DATA SUPPLIED
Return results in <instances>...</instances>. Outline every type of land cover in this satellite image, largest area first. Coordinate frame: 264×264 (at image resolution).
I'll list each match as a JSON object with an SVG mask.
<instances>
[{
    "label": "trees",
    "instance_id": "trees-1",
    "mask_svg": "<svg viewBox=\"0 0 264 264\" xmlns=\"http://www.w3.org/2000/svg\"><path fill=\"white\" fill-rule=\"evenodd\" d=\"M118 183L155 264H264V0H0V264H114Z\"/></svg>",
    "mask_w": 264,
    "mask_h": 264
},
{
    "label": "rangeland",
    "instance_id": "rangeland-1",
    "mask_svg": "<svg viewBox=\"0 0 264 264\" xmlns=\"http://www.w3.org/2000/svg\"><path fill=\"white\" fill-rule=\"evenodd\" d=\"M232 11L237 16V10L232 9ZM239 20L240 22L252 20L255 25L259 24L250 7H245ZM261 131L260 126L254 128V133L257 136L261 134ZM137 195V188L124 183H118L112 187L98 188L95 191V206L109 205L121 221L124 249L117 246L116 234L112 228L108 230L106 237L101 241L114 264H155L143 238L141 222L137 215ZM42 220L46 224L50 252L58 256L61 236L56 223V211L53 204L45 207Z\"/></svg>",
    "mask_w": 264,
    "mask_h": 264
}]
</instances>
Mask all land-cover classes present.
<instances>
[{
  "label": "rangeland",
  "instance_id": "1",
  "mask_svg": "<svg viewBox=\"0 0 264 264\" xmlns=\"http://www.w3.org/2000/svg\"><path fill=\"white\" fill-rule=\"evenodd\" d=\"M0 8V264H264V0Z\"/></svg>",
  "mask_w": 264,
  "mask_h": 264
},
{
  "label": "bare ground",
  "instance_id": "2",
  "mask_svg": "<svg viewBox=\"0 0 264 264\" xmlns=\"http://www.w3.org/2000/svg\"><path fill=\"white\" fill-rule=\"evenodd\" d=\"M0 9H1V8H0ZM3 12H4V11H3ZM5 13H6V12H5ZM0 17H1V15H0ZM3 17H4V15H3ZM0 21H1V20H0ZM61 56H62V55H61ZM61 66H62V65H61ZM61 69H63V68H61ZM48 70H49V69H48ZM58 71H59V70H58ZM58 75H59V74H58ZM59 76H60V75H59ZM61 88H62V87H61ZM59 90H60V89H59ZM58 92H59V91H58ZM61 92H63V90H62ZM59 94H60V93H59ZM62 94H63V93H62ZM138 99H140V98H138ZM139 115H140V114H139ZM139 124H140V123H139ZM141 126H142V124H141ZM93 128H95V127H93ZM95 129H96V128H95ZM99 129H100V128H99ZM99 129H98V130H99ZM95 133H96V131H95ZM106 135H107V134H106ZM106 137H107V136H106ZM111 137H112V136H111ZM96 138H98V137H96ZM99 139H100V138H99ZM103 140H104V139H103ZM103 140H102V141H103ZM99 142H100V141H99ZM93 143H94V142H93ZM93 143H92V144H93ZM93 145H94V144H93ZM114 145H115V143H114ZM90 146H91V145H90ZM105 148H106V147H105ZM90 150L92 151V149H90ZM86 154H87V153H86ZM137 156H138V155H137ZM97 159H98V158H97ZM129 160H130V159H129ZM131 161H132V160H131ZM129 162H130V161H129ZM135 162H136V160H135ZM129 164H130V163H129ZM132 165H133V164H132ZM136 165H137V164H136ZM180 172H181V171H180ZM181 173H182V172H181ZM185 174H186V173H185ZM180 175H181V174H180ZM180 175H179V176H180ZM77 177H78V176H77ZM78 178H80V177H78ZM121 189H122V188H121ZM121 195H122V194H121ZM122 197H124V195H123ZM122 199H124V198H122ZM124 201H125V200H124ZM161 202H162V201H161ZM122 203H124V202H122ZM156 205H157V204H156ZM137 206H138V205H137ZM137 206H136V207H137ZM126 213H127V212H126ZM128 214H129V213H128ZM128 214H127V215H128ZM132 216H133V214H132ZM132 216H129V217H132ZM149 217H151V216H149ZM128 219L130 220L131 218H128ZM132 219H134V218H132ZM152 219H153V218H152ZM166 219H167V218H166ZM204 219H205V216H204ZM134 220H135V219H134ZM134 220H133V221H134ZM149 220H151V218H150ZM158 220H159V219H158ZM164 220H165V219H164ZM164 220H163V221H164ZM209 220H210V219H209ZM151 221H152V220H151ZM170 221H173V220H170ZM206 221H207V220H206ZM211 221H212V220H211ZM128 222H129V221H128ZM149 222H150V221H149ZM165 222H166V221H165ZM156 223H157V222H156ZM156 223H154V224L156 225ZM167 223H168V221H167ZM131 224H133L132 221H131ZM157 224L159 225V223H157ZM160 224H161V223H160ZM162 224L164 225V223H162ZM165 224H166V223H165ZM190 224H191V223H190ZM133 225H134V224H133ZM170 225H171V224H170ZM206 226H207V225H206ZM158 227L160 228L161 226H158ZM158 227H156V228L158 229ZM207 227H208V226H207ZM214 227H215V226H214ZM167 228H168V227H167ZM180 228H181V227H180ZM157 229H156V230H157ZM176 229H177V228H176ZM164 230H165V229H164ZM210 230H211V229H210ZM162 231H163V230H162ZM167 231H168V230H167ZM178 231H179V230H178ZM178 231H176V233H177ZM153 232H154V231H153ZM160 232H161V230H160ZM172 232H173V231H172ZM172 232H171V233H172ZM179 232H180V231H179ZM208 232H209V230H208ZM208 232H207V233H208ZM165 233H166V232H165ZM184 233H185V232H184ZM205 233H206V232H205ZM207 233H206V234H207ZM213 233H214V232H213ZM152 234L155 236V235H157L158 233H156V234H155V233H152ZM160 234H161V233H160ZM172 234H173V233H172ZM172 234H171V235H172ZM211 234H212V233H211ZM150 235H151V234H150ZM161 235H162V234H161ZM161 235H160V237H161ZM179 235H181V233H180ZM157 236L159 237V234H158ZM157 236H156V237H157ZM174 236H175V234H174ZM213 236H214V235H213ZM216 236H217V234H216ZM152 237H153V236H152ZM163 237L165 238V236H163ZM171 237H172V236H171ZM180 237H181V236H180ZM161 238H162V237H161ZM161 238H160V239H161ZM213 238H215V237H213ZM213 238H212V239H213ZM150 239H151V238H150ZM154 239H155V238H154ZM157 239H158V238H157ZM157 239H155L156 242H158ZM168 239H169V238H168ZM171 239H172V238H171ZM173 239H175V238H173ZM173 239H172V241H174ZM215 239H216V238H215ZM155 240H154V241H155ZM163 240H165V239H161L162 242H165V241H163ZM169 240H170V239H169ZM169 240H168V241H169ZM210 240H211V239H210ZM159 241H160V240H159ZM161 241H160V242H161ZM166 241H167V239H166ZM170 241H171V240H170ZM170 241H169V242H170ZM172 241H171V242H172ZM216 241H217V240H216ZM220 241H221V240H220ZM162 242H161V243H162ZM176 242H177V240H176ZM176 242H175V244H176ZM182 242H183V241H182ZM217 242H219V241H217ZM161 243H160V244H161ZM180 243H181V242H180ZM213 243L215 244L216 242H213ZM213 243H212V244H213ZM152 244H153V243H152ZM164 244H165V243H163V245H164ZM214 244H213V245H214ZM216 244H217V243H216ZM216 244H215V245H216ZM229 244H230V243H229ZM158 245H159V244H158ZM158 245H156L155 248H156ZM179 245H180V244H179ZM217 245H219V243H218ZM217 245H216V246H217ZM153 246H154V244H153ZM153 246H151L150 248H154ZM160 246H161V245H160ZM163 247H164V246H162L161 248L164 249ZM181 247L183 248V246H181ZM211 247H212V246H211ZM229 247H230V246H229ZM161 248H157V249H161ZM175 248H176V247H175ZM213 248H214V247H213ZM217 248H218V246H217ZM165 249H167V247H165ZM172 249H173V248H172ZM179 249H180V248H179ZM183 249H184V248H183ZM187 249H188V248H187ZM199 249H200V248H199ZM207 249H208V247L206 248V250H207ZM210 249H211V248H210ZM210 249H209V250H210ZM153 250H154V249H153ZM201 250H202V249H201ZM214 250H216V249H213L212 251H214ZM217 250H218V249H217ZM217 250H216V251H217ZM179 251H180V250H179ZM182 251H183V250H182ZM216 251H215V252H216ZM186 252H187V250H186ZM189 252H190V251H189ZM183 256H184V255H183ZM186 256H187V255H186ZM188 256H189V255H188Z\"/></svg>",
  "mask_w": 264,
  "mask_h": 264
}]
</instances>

WHAT THE TASK REQUIRES
Find every line in the items above that contains the word "rangeland", treating case as significant, and copy each such line.

REPLY
    "label": "rangeland",
    "instance_id": "rangeland-1",
  "label": "rangeland",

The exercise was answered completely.